A father who forgot his baby was in the back of his car, a dad who beat his daughter so severely she had brain damage and his partner who desperately tried to take her to the hospital would be treated the same under mandatory sentencing, the Attorney-General argues.
Ms D'Ath argued against mandatory sentencing while introducing Labor's child killer laws on Tuesday, sharing details of two manslaughter cases.
In the first, a little girl, not even two months old, had four of her ribs broken by her father, her arm fractured and skull fractures so severe that she received brain damage.
The mother tried to seek medical treatment for the girl but her abusive partner actively discouraged her from calling an ambulance.
Over seven to 10 days, the mother repeatedly suggested taking the child to the hospital but he refused.
Unfortunately, when the mother, a victim of domestic violence, took the girl to the hospital, it was too late and her baby could not be saved.
With medical intervention, their daughter would have lived.
In the second case, a father forgot his nine-month-old child was in the back of his car and left her unattended for several hours.
She died of dehydration and the father was greatly distressed at the scene and afterwards when he realised what had happened.
All three parents, including the mother, entered pleas of guilty to manslaughter.
Ms D'Ath said a "fair-minded person" could not reasonably argue all three should be sentenced to the same mandatory minimum penalty of 15 years in jail.
"The mother, who pleaded guilty to manslaughter on the basis that she did not obtain medical assistance for her child quickly enough, in a domestic and family violence context, would be sentenced potentially to 15 years jail under the LNP's proposed mandatory regime for manslaughter," she said.

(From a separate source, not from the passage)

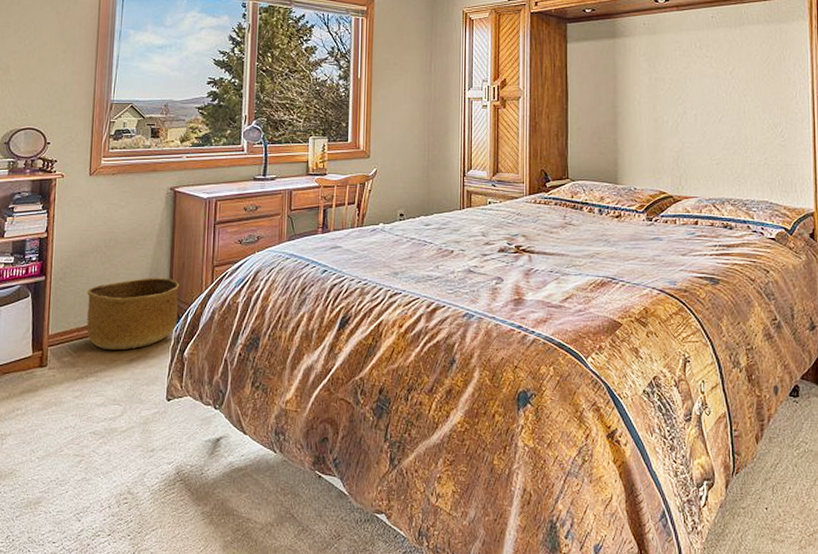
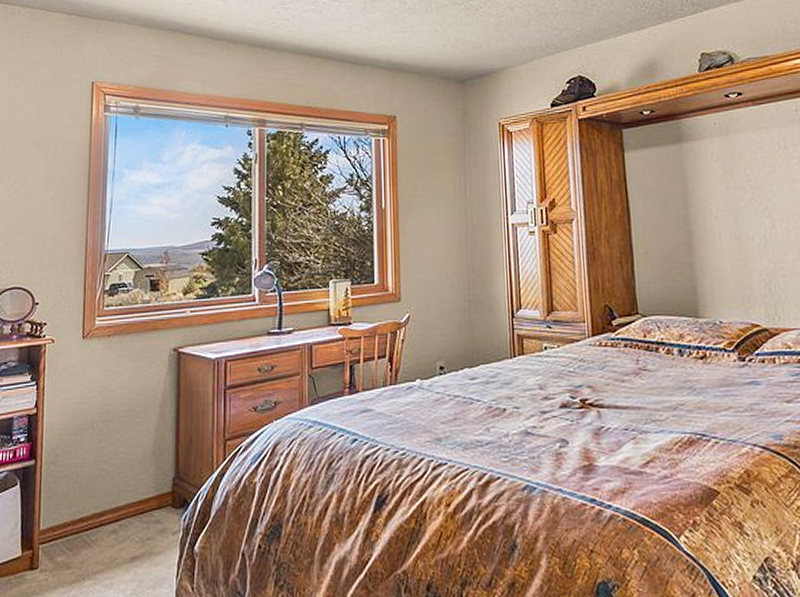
basket: present [86,277,179,351] -> none [82,455,186,547]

"The same as her partner who violently assaulted her child and showed a callous disregard for their child's needs."
Ms D'Ath said mandatory sentencing for child manslaughter was a simplistic approach to a complex issue.
"These examples demonstrate the unacceptable injustice that would follow if this Parliament were to legislate for a minimum mandatory sentence for manslaughter," she said.
However, the LNP has argued Ms D'Ath got it wrong.
The opposition plans to introduce a private member's bill with an offence of child manslaughter on Wednesday, which would attract a mandatory 15-year jail penalty.
An LNP spokeswoman said their new offence would only target people who intentionally killed children.
LNP Shadow Attorney-General David Janetzki said any claim opposition's bill would capture accidental deaths was false.
"Without mandatory sentencing, Labor’s laws aren’t worth the paper they are written on," he said.
LNP leader Deb Frecklington has described Labor's laws as "soft".
The LNP has proposed a new offence of child manslaughter that would include a mandatory 15-year jail penalty.
The LNP would also increase the minimum non-parole period for the murder of a child from 20 to 25 years.
Labor's laws would redefine murder to include the unlawful killing of another if the death was caused by an act or omission with reckless indifference to human life.
It would add an aggravating factor to manslaughter of a child under 12, which would increase the lengths of sentences.
The bill would also increase the maximum penalty for the offence of failure to supply necessaries from three years imprisonment to seven years.
Family members of slain toddler Hemi Goodwin-Burke and Tiahleigh Palmer were in the public gallery as the bill was introduced. The average jail sentence for child manslaughter in Queensland is 6.8 years, compared with 8.5 years for an adult.